There are Google places address verification issues when it comes to commercial addresses. When you first sign up directly with Google places for commercial addresses, Google sends a post card to that address to help verify that the address is valid.

However there are a number of commercial addresses that don’t have NZ Post service. If you don’t have a letter box and for many commercial addresses, NZ Post will not deliver street addressed mail to that address.

With so little street addressed mail these days, the client does not necessarily know whether they get street addressed mail either.

How can you find out what addresses are valid?

You can use the NZ Post postcode finder. If you are able to find the address listed on the tool, then there will be street address postage for that address.

There are bound to be exceptions, but the above was the advice I received from the live help facility on NZ Post 23 Jan 2012.

A work around for non street delivery addresses

If your client’s commercial street address does not have postal delivery, all is not lost.

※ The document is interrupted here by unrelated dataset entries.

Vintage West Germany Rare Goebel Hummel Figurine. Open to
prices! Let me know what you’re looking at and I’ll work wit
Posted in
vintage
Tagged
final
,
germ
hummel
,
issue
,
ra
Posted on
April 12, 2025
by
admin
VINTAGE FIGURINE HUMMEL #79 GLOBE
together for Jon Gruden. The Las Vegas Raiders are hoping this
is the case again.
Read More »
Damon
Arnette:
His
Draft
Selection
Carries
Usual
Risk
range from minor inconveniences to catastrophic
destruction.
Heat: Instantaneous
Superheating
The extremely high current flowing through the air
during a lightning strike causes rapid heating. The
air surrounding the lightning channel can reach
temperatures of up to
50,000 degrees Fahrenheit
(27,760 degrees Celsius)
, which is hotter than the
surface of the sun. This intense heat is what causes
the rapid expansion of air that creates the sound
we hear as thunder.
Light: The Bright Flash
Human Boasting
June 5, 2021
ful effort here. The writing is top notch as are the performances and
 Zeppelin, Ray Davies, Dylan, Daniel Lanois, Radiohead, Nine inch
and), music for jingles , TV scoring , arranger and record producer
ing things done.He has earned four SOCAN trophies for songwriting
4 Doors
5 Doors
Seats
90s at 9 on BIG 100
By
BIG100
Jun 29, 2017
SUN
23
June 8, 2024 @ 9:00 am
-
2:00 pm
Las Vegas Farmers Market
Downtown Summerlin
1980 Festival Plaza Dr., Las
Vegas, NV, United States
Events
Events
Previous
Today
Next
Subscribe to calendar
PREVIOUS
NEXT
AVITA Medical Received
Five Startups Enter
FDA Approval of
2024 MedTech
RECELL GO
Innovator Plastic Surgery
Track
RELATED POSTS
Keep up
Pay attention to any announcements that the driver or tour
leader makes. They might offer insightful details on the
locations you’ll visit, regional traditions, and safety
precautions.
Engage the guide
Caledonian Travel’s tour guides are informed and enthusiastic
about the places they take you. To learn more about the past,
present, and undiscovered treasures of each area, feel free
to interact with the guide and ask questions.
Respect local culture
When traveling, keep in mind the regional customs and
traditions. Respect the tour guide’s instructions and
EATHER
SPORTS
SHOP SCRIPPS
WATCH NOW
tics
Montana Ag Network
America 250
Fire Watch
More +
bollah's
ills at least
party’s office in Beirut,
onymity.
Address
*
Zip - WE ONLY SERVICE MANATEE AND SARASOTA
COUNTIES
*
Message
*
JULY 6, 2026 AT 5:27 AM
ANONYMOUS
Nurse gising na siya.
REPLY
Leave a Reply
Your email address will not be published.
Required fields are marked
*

You are able to create a listing without verifying the street address, and the details from there get propagated into Google places. You can then verify the Google places listing via phone as at the time you “claim” the listing as business owner rather than having to use the postcard verification method.

This however has created a loophole. Some businesses state they have say a fictitious Queen Street Auckland, or other address that gives them favourable Google places listings, use that address in Finda, and so get favourable Google places listings for street addresses that they are not present at.

Serviced Offices

What I consider a valid workaround is using the a serviced office facility. You can purchase the right to have a reception area, phone number, and mail forwarder, and so use that address for Google places purposes. You might use their conference room facilities occasionally when you have clients in that area.

Google places verification certainly creates some issues, but none of which can’t be worked around.